Dylan has said of Wilson, "He got what i was about," and that he brought the right people in for the sessions, this would include Kooper, even if understandably, since he didn't play electric organ, that wasn't Wilson's initial plan, but it wasn't as if Wilson took a stand and insisted. And according to a take by take discussion i read on the NPR site, which quotes things said on the takes, Wilson recognized immediately that Take 4 was a winner, described as having a big smile, unlike the other takes, and saying "This is good." It's not like he was not on the right page, everyone knew it had come together there.
So like you say, there would have to be more reason than just this for Dylan to ask for a replacement. i was wondering about that, that's how i ended up here, reading this stuff, from googling it. I learned that Dylan in an interview denied any conflict with Wilson leading to the change (Winner interview, late 60s), so are you speculating, and the idea that Dylan said he knows who is an organ player, was that something said by a now forgotten person who was there, I mean, why do you say that this is a fact? i'm not doubting that it is, but while Kooper did say that Dylan said "turn the organ up" after hearing it played back, he never mentioned any serious objection by Wilson. Once Wilson let him sit in, that was the only thing that had been in question. i'm just interested in where information comes from. thanks for any light that is sheddable.
Hi Judy
DeleteI'm not sure how much I can tell you.

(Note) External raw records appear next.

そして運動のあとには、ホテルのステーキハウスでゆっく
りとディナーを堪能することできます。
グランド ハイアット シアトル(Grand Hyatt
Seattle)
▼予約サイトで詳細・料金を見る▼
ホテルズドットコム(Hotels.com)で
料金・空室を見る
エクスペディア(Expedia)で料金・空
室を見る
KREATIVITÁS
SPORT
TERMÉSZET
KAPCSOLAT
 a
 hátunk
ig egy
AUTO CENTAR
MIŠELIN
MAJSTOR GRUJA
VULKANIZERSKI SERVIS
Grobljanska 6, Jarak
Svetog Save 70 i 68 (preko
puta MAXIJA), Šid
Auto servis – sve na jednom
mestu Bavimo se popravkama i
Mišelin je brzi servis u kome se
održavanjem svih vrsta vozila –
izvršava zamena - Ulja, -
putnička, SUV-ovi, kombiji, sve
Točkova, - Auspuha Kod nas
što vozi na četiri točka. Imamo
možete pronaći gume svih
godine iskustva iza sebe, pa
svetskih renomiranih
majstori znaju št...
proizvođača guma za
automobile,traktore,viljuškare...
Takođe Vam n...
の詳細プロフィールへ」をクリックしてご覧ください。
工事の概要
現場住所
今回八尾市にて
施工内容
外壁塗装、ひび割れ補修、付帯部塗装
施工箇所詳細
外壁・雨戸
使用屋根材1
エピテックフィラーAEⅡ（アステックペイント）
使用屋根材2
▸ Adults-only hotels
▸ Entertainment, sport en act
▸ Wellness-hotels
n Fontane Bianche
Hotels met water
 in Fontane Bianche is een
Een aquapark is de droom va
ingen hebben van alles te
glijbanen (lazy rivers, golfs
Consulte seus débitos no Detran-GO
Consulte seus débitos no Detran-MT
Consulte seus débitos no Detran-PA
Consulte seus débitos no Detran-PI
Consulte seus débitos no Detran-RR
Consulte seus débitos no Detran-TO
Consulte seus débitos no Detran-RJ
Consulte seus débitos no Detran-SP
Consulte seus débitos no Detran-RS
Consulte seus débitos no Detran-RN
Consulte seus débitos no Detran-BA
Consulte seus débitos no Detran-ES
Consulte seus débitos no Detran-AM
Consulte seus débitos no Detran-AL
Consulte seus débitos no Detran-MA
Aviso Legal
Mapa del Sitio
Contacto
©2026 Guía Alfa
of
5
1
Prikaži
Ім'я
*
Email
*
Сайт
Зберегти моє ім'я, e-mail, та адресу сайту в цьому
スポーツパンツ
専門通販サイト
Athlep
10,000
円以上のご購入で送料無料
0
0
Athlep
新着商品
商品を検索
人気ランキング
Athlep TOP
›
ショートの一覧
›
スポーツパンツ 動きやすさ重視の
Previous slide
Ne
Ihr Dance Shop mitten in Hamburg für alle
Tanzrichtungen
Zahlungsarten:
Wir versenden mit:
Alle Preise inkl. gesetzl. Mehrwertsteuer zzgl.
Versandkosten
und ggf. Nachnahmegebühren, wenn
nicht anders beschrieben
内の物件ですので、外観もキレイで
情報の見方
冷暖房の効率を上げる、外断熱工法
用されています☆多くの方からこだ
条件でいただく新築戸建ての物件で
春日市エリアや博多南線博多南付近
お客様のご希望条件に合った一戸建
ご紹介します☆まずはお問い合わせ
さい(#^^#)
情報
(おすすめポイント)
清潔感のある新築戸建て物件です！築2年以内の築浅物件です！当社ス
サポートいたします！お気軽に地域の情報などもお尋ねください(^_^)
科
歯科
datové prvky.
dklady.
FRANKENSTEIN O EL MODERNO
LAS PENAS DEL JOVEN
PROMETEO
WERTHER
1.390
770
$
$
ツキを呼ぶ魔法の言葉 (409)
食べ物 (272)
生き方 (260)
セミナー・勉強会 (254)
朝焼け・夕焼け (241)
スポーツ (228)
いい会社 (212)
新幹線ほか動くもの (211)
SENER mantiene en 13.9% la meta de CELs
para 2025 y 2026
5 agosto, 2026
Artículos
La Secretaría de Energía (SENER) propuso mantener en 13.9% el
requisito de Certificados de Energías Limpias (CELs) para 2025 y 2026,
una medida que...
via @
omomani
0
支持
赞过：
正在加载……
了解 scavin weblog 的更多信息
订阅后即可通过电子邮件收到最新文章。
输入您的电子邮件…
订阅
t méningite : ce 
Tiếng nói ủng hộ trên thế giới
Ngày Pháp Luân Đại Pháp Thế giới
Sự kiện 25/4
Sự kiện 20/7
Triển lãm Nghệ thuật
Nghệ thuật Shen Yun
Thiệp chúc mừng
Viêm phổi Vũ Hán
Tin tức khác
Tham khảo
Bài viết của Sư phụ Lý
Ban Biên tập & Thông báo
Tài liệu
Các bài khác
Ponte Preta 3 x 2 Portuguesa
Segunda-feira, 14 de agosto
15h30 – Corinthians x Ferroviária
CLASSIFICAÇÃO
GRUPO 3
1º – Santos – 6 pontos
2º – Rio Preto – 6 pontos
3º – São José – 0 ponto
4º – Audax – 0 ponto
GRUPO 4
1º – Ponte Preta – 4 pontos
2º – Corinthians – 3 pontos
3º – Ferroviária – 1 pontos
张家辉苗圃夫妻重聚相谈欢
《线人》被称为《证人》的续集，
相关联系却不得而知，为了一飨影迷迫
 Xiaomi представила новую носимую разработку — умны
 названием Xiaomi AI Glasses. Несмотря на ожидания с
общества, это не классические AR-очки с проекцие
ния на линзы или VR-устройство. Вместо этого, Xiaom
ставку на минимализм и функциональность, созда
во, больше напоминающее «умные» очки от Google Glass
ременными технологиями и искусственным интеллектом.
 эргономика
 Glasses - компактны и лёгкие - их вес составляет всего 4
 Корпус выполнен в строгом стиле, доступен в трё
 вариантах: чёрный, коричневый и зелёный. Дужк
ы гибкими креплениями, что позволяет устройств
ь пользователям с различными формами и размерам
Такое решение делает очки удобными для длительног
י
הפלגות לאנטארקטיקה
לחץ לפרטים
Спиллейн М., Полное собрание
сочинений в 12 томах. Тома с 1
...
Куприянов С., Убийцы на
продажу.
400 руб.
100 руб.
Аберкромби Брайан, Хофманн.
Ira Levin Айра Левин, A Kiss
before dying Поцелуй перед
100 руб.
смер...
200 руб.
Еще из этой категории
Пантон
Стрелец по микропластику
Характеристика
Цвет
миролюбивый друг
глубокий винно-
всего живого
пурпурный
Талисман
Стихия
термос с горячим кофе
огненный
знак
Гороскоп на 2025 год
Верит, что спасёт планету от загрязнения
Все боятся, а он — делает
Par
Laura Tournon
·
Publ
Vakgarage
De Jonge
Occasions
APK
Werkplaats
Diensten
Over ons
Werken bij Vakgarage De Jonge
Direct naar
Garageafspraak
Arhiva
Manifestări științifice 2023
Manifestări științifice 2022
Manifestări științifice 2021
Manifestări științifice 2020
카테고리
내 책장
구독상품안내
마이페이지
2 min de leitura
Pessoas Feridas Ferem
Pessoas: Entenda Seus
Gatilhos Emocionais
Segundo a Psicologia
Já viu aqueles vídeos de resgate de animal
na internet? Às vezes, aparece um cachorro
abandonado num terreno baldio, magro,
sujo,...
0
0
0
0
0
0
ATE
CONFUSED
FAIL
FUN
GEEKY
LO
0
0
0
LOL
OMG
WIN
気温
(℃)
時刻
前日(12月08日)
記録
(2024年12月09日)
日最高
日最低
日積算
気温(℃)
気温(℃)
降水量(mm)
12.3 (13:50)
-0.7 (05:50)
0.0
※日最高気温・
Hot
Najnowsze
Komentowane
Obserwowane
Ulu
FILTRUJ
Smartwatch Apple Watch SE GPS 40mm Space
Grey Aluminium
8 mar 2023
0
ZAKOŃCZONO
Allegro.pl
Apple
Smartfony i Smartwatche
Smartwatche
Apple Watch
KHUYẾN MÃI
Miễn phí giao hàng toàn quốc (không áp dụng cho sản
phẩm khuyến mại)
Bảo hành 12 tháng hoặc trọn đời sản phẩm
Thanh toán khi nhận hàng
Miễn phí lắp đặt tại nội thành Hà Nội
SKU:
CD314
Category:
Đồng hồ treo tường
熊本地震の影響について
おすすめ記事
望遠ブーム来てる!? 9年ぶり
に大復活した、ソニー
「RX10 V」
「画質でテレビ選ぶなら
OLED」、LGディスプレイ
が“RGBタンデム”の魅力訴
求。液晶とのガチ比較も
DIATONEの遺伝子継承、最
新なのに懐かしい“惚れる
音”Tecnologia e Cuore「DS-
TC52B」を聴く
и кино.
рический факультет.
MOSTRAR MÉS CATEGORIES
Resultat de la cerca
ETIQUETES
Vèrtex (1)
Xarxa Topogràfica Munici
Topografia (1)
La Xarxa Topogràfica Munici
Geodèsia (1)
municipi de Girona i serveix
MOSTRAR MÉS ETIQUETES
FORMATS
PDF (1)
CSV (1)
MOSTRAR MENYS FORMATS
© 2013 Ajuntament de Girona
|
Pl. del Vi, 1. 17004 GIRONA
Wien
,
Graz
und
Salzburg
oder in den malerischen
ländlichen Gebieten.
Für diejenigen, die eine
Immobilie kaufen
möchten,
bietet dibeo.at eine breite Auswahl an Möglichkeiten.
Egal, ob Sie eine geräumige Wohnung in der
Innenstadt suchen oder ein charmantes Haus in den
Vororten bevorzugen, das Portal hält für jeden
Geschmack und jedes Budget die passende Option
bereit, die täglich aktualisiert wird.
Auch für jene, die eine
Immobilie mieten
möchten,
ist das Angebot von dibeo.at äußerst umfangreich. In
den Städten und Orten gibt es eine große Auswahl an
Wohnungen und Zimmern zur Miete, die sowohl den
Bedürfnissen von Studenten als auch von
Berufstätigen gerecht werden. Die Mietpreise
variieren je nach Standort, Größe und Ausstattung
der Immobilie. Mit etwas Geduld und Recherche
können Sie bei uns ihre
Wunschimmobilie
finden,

I wrote the book in 2005/6 and can't always trace everything to its source 12 years later. The main sources for the piece are given at the end of the entry, and they include the Al Kooper book and the Shelton book. But I do know that the quote "don't tell me who's an organ player and who's not" comes from Greil Marcus' book "Like A Rolling Stone".
I'm puzzled by your claiming that all the musicians, as well as Wilson, recognised that the 4th take of Like A Rolling Stone was the good one. Clearly the musicians didn't: they pressed on with a very large number of other takes before going back and deciding that they'd achieved it far earlier.
The only other thing I can tell you is that Dylan so often says contradictory things, so that it isn't necessarily a puzzle, in my opinion, that he might have both praised and dissed Tom Wilson. I prefer to think his approbation for Wilson was more grounded and considered.